[[ RECORDS FOR PROCESSING open ]]

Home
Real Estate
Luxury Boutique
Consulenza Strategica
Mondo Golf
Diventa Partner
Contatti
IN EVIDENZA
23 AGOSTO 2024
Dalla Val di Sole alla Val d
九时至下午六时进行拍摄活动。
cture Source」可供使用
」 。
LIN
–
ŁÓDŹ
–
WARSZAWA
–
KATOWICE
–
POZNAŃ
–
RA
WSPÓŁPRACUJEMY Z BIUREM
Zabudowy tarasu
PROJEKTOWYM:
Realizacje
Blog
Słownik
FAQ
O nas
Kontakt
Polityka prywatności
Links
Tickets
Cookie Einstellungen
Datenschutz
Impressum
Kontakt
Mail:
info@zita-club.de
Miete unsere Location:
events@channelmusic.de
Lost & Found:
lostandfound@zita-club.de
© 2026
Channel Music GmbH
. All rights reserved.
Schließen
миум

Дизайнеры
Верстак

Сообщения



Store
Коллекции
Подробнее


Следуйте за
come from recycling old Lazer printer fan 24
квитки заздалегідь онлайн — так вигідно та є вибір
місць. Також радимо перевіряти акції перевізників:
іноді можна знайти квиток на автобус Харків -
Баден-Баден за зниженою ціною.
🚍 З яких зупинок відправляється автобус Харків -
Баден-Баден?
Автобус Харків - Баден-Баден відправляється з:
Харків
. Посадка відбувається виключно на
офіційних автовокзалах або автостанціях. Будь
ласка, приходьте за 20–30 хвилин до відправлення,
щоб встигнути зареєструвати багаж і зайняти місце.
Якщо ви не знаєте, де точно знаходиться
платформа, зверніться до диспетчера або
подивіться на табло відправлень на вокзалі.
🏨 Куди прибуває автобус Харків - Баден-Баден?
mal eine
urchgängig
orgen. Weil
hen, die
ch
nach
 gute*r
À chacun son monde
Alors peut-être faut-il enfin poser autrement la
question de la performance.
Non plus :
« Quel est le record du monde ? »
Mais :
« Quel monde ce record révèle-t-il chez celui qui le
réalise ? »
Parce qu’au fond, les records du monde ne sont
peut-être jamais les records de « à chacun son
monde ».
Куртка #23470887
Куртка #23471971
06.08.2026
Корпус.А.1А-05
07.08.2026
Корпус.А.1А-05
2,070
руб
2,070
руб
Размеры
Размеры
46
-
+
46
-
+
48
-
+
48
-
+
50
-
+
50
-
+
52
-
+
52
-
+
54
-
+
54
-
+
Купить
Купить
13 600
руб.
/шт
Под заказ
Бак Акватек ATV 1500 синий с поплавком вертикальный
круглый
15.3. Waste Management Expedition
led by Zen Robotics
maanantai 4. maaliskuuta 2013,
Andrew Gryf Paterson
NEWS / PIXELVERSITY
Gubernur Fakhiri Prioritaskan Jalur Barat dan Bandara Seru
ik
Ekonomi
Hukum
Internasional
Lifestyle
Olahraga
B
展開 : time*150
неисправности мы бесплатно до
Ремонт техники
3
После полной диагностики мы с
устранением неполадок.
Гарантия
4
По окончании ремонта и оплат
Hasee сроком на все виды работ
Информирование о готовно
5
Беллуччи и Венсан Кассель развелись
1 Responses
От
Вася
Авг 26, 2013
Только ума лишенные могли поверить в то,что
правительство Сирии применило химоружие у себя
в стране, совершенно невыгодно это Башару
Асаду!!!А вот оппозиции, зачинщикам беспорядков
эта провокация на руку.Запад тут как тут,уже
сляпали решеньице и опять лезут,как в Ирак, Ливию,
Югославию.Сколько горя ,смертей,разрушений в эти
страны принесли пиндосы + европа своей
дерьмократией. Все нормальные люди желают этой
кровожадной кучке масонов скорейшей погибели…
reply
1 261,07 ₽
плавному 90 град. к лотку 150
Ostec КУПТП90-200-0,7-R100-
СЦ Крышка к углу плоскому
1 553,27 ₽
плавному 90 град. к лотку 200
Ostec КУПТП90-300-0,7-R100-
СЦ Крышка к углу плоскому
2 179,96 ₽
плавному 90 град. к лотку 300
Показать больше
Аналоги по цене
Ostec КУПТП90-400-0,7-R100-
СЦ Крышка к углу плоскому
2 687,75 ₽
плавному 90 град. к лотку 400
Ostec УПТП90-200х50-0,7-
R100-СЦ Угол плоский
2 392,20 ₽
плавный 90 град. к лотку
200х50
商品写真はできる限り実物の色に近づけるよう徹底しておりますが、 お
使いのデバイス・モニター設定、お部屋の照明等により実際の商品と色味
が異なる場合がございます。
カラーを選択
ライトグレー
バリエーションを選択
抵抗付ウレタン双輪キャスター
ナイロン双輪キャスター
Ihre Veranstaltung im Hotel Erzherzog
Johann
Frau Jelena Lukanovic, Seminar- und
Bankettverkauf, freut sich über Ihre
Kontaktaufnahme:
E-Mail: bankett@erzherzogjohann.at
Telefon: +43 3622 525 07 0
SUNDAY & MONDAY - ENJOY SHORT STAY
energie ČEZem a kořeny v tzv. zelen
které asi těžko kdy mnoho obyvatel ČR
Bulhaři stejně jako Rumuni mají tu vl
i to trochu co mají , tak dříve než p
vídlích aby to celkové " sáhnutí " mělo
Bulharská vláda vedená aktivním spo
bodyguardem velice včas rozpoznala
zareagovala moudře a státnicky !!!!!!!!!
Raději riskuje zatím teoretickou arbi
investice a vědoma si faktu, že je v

[[ RECORDS FOR PROCESSING closed ]]

(ASSIGNMENT):
A count is needed of the lines in this data that contain "chacun"; give the number and no other text.

(TASK OUTPUT):
2